Write the data out again exactly, with no pictures.

Recorded information:
►
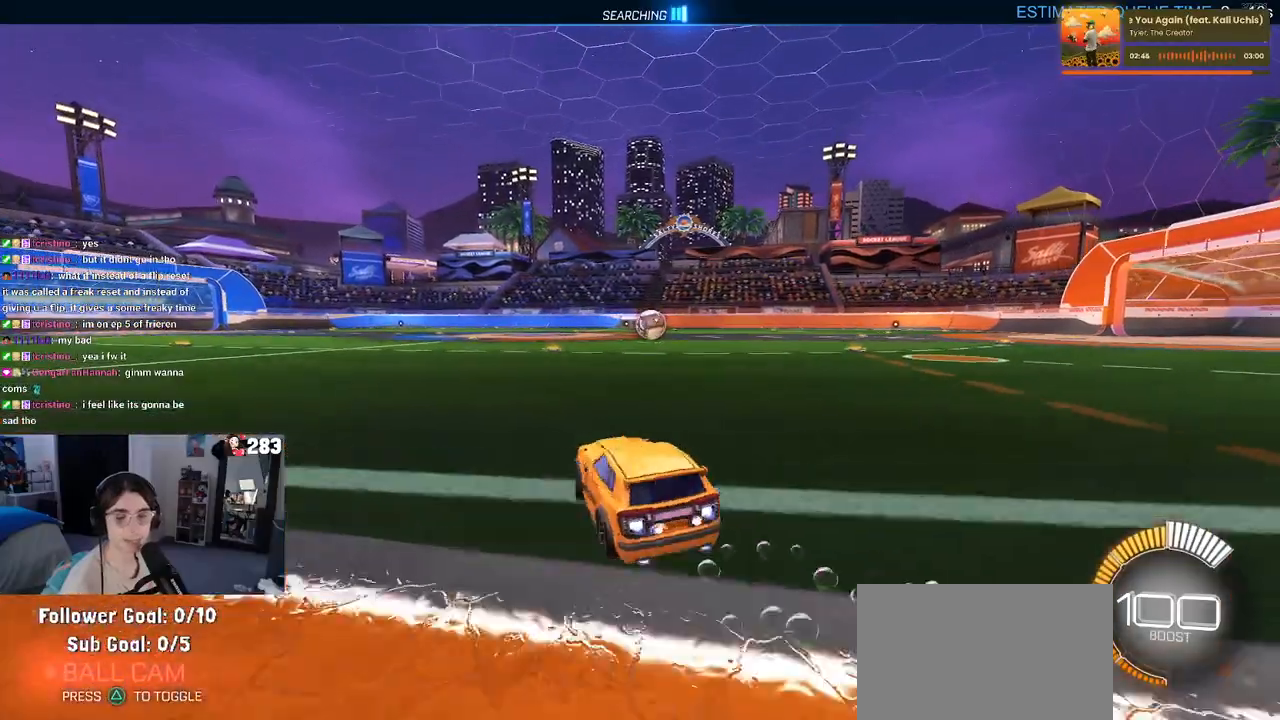
{"buttons": ["R1"], "left_stick": "up-left", "right_stick": "center", "events": [[100, "left_stick", "center"], [300, "left_stick", "right"], [383, "CROSS", "down"], [433, "left_stick", "up-left"], [467, "CROSS", "up"]]}
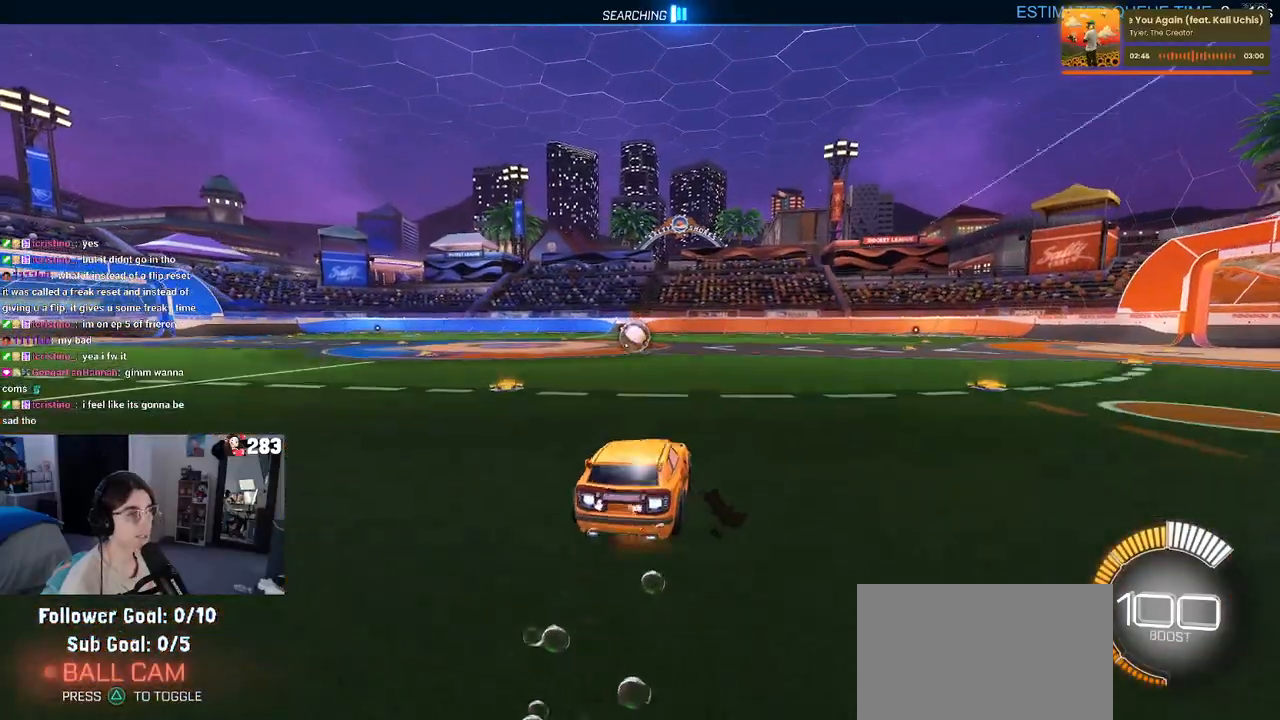
{"buttons": ["SQUARE", "R1"], "left_stick": "down-left", "right_stick": "center", "events": [[17, "CROSS", "down"], [83, "SQUARE", "down"], [117, "CROSS", "up"], [117, "left_stick", "down"], [317, "left_stick", "down-left"]]}
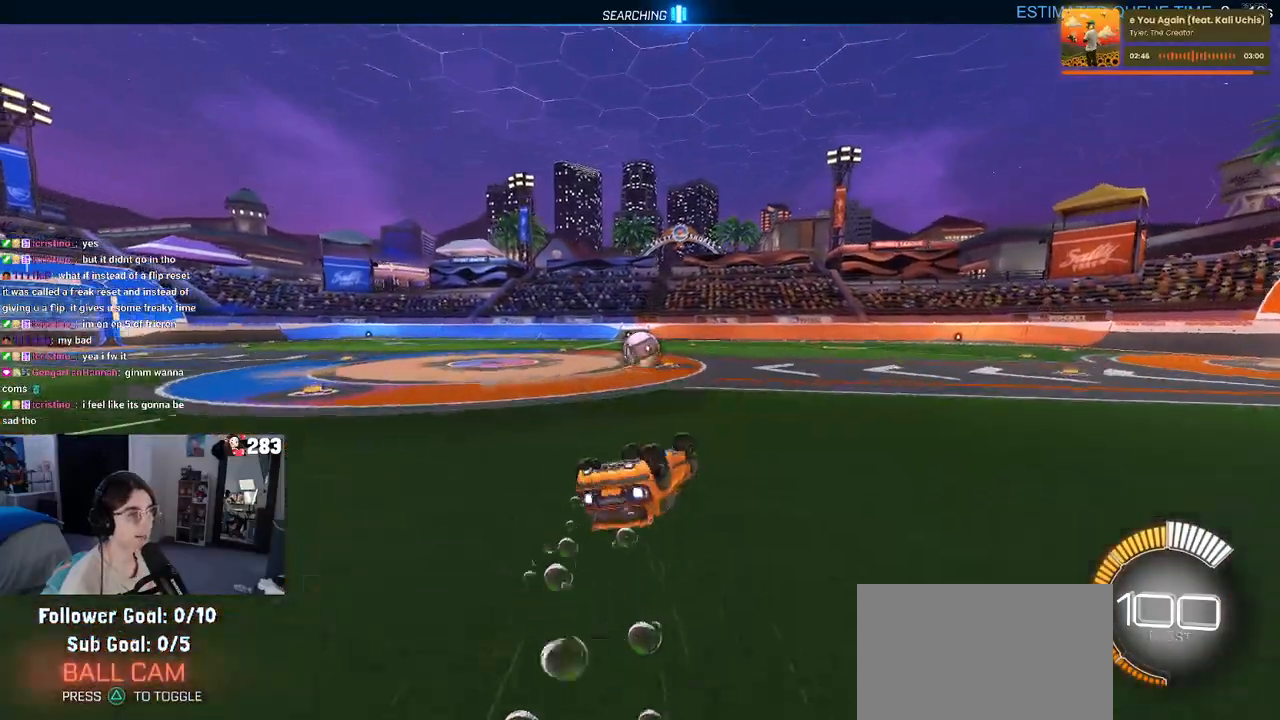
{"buttons": ["R1"], "left_stick": "center", "right_stick": "center", "events": [[417, "SQUARE", "up"], [433, "left_stick", "center"]]}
◄
Result:
{"buttons": ["R1"], "left_stick": "up-left", "right_stick": "center", "events": [[100, "left_stick", "center"], [300, "left_stick", "right"], [383, "CROSS", "down"], [433, "left_stick", "up-left"], [467, "CROSS", "up"]]}
{"buttons": ["SQUARE", "R1"], "left_stick": "down-left", "right_stick": "center", "events": [[17, "CROSS", "down"], [83, "SQUARE", "down"], [117, "CROSS", "up"], [117, "left_stick", "down"], [317, "left_stick", "down-left"]]}
{"buttons": ["R1"], "left_stick": "center", "right_stick": "center", "events": [[417, "SQUARE", "up"], [433, "left_stick", "center"]]}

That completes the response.